La mère, Amelia, s'est à partir de là entièrement consacrée à son fils, un gamin intelligent, sans doute plus que la moyenne, très remuant mais aussi plus sensible qu'il ne le faudrait. Dans l'état fusionnel où ils vivent tous deux, Samuel ressent les angoisses les plus secrètes de sa mère avant même que celle-ci en prenne conscience. Amelia fait tout pour son fils et même trop, au point de s'épuiser littéralement et de faire jaillir de son Inconscient la "Mère négative", celle qui ne souhaite qu'une seule chose : se débarrasser de ce fils dont elle est la seule à s'occuper et qui, de par son besoin impérieux de naître tel jour et à telle heure, lui a assassiné son mari. Le livre du "Babadook" et les incidents étranges qui émaillent l'histoire à partir de son apparition ne sont que des "actes manqués" destinés à attirer l'attention d'Amelia sur la situation, de manière à ce qu'elle la résolve, d'une façon ... ou de l'autre. Samuel en est certainement conscient et, à sa façon, entre lui aussi dans un jeu très dangereux et dont il ne comprend cependant pas toutes les subtilités. Il y a par contre quelque chose qu'il a très bien saisi : c'est qu'une "partie" de sa Mère le hait et voudrait le voir mort à la place de son père ...

En dépit d'un jeu retenu et qui m'a semblé fort juste, je n'ai pas accroché aux comédiens même si, à certains moments, l'intensité des scènes entre l'enfant et sa "mauvaise" mère soit tout à fait remarquable, voire pénible, gênante, surtout pour une spectatrice. L'ambiance est sombre, glauque, sinistre et la maison sombre et glacée à souhait, comme une prison où tourneraient en rond la mère et son fils. Quant aux événements "bizarres", ils n'inspirent guère de peur, pas même la moindre anxiété. En tous cas, c'est mon avis.
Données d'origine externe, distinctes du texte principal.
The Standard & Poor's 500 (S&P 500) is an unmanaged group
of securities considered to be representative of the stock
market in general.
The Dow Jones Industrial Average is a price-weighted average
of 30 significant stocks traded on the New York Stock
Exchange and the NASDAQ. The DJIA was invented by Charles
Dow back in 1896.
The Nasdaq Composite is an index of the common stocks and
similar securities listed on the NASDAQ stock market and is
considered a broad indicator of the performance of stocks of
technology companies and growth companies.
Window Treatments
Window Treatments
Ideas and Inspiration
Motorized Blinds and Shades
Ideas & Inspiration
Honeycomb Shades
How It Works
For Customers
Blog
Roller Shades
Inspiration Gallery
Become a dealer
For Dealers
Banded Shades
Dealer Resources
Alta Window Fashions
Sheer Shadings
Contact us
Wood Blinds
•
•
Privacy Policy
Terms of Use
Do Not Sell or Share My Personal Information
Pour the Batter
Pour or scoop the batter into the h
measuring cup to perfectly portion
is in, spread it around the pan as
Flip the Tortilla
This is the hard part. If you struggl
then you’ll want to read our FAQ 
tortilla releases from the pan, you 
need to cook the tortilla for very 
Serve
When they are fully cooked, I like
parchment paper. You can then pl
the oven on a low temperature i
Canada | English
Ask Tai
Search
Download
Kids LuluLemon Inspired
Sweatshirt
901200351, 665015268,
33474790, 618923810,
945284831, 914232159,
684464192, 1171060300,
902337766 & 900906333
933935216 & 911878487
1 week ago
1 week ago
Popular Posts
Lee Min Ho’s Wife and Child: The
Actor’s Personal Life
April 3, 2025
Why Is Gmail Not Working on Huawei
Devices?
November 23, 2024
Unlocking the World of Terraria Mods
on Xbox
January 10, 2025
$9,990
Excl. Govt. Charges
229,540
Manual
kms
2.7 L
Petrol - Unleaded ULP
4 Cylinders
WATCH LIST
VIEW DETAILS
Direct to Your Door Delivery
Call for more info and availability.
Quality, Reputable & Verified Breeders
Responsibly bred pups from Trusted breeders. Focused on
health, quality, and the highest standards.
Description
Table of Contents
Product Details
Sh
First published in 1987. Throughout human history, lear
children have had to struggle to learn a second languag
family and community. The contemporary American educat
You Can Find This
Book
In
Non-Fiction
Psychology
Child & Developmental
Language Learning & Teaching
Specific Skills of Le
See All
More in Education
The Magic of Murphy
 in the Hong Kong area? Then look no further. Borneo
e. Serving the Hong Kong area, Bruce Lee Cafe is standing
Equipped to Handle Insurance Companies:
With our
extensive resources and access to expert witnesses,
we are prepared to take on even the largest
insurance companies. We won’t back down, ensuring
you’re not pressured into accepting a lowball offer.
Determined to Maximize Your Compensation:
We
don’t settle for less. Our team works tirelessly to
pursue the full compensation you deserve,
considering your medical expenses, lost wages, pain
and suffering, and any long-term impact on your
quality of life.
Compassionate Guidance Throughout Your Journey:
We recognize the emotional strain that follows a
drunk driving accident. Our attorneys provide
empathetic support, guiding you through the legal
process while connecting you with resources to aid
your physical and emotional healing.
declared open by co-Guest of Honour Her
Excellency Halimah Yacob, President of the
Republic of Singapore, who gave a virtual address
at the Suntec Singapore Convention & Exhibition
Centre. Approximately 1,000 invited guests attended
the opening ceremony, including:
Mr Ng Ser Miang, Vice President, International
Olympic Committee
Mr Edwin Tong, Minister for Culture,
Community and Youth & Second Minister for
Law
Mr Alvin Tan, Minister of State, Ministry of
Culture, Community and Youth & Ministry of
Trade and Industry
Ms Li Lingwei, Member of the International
Ames sensibles et bien pensantes, rassurez-vous : tout s'arrange et le vilain Babadook, créature frénétique de l'Inconscient maternel, finit par se retrouver maîtrisé ... à la cave, que l'on peut voir aussi comme cette part la plus sombre de nous-mêmes où il existe tout plein de Babadooks et dont ils ne doivent, sous aucun prétexte, chercher à s'évader. Cela dit, le petit Samuel aura-t-il plus tard une vie sexuelle accomplie, là, personnellement, j'ai un gros, gros doute ... Bababook ou pas, son complexe d'Oedipe est loin d'être résolu au moment où s'achève ce film qu'on regarde sans déplaisir mais sans un seul frisson. (Ceci posé, je le déconseille tout de même aux femmes enceintes et aux mères débordées par une marmaille hyperactive : Mr Babadook pourrait bien se manifester à nouveau, mais chez elles - en elles.)